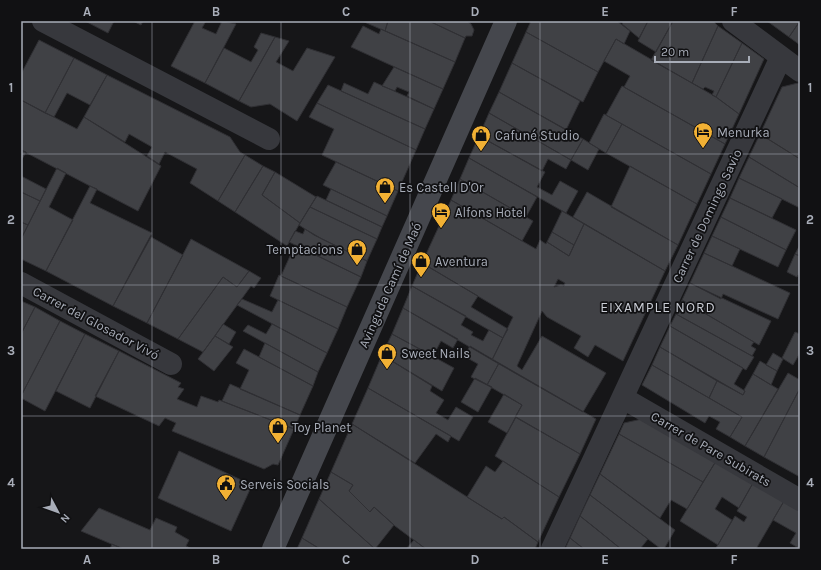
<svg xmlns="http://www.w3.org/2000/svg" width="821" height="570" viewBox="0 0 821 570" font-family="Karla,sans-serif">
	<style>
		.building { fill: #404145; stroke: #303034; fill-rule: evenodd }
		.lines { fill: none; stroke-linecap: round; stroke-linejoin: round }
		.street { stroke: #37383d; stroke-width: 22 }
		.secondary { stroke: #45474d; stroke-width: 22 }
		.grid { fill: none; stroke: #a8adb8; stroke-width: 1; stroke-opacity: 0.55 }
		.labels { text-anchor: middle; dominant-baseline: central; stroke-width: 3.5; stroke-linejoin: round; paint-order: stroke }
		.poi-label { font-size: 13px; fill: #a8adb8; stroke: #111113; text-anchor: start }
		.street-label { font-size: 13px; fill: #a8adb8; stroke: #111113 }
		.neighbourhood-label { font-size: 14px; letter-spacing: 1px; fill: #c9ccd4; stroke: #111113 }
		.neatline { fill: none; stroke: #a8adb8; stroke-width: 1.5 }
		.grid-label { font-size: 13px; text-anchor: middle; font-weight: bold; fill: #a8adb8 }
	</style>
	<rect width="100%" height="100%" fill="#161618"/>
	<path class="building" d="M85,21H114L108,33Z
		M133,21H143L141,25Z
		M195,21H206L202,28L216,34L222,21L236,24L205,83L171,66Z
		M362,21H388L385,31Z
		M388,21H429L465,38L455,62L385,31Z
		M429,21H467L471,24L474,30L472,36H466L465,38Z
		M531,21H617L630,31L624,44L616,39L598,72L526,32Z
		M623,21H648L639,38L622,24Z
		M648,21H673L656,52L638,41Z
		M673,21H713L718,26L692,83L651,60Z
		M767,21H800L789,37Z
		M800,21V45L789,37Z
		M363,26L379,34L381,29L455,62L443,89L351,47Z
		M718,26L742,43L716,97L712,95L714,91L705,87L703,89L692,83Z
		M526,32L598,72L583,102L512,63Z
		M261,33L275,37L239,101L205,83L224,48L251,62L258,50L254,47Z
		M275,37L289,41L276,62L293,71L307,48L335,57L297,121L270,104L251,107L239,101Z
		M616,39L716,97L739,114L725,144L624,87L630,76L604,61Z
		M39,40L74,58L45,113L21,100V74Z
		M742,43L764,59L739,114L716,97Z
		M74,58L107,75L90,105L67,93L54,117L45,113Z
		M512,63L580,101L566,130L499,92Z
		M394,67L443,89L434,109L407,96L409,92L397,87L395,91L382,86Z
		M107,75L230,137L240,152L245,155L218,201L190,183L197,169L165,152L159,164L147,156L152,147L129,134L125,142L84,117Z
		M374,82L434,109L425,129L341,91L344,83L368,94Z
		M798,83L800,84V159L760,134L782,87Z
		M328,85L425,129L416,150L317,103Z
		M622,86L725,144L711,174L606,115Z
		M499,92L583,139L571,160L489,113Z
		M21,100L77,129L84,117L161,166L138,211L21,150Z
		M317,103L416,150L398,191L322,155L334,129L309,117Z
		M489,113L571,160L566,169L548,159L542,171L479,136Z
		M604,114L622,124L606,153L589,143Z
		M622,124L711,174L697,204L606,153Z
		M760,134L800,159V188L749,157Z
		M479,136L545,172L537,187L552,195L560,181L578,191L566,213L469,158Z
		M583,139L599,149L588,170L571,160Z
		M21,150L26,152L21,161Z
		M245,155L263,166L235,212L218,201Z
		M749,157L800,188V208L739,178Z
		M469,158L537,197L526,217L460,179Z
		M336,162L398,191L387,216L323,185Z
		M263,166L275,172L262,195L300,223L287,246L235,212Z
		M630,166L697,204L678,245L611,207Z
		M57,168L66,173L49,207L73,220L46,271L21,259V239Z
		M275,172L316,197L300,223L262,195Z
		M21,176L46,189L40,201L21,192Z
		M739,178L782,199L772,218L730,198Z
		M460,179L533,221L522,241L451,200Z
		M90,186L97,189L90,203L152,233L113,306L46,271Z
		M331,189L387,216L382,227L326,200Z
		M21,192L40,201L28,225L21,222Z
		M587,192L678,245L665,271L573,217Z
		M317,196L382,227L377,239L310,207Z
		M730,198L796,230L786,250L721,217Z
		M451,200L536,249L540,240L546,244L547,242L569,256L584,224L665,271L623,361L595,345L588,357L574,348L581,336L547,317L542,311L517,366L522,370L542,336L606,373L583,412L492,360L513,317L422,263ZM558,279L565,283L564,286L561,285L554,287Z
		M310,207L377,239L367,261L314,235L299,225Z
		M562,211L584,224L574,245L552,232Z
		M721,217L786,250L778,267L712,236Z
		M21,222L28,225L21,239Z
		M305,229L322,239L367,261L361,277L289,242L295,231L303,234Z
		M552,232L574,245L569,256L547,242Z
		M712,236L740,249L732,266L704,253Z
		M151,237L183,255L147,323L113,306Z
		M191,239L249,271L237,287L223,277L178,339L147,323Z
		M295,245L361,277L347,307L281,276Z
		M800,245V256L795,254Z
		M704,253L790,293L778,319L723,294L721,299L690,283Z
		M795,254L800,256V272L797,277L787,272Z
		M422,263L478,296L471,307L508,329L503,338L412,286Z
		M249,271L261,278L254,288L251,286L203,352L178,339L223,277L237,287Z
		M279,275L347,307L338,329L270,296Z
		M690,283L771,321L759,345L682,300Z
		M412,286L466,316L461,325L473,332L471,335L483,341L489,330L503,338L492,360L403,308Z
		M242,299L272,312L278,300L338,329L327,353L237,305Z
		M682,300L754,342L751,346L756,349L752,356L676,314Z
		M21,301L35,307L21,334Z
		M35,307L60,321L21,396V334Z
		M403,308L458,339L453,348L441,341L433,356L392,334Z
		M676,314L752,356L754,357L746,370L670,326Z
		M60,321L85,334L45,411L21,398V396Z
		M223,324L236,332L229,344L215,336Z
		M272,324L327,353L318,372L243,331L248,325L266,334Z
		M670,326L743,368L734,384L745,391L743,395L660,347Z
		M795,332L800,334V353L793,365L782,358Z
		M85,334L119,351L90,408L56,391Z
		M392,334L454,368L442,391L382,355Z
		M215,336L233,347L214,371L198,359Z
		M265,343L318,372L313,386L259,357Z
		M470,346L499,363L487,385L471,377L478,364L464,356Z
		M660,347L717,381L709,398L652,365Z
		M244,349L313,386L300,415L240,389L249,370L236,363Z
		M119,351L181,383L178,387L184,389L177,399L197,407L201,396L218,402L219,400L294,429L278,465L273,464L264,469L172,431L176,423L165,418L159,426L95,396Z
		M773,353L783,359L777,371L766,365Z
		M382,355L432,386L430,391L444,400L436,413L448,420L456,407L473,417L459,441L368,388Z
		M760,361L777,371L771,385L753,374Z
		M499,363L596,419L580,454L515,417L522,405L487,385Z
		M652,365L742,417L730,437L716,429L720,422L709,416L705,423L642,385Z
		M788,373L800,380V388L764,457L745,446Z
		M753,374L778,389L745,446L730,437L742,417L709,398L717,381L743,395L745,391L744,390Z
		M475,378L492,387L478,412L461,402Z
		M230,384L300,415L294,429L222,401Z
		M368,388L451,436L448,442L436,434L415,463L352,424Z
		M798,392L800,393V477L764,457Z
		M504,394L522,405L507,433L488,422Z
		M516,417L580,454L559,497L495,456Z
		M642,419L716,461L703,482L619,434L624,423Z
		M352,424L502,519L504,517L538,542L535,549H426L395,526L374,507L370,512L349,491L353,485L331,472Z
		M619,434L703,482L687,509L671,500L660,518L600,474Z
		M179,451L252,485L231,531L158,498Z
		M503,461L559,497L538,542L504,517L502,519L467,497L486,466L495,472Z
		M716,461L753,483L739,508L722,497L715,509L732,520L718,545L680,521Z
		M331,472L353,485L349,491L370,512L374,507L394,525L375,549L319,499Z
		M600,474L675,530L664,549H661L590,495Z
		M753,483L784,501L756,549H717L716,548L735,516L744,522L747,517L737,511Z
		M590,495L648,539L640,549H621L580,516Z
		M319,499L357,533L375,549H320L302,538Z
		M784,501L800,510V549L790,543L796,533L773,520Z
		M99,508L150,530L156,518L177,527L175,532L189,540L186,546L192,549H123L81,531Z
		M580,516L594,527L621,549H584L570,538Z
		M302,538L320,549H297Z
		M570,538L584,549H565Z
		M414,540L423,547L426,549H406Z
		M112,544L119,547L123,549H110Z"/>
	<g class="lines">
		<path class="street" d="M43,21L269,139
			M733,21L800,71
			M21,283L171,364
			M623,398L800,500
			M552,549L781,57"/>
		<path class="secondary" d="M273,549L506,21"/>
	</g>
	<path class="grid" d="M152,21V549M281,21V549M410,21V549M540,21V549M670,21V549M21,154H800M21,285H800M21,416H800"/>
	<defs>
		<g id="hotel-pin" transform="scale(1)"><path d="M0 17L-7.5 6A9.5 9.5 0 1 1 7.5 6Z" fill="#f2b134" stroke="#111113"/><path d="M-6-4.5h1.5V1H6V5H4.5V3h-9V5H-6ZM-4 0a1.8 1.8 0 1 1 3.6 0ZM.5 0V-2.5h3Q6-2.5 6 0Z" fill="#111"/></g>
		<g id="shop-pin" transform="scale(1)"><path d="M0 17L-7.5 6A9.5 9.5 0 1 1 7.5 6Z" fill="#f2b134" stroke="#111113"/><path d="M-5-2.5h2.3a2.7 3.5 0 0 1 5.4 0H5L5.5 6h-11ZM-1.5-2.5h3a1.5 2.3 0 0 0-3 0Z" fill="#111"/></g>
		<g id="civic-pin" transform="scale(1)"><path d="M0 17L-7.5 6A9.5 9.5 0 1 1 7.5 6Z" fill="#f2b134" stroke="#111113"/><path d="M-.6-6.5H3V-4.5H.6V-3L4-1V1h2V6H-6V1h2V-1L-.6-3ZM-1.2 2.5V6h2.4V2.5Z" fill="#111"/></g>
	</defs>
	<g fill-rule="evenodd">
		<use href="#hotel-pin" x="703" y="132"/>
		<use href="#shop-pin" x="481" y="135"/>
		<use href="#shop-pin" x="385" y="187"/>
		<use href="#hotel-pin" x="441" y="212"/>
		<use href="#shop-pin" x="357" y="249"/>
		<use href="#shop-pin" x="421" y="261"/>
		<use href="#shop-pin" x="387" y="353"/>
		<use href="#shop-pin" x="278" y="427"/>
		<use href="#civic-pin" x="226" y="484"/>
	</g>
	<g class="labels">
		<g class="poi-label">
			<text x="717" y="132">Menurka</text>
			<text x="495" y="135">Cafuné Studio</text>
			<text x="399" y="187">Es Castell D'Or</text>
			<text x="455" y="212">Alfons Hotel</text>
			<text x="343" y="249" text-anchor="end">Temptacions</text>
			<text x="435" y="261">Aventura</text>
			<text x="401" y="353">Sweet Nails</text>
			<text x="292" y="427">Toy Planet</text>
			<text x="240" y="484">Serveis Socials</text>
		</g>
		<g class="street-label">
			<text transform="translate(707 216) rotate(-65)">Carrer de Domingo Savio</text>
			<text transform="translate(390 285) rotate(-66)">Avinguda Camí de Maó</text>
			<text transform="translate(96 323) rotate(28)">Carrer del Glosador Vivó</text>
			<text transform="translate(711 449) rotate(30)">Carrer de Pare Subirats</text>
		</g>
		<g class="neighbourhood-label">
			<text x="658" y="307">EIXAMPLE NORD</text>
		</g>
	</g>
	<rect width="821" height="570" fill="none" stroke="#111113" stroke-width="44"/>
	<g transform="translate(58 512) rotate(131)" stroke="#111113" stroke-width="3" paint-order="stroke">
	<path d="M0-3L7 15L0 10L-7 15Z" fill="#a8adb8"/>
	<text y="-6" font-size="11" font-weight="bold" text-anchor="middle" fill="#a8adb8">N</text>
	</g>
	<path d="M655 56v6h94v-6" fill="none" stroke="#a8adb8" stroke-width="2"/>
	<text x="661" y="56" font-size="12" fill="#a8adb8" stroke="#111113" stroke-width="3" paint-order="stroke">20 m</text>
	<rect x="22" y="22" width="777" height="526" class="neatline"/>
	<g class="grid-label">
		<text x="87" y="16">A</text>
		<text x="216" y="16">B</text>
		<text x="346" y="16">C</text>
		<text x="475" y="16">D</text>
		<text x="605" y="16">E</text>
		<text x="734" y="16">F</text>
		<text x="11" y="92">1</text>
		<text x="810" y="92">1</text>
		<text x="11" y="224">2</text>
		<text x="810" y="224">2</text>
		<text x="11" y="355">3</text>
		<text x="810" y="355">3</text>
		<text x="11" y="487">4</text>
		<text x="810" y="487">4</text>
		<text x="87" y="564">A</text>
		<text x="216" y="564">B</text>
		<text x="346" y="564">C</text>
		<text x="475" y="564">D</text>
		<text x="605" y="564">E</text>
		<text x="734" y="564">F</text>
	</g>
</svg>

# # # # #

**Work request**
Take each line in the listing that has the word "lines" and copy it.

**Written answer**
		.lines { fill: none; stroke-linecap: round; stroke-linejoin: round }
	<g class="lines">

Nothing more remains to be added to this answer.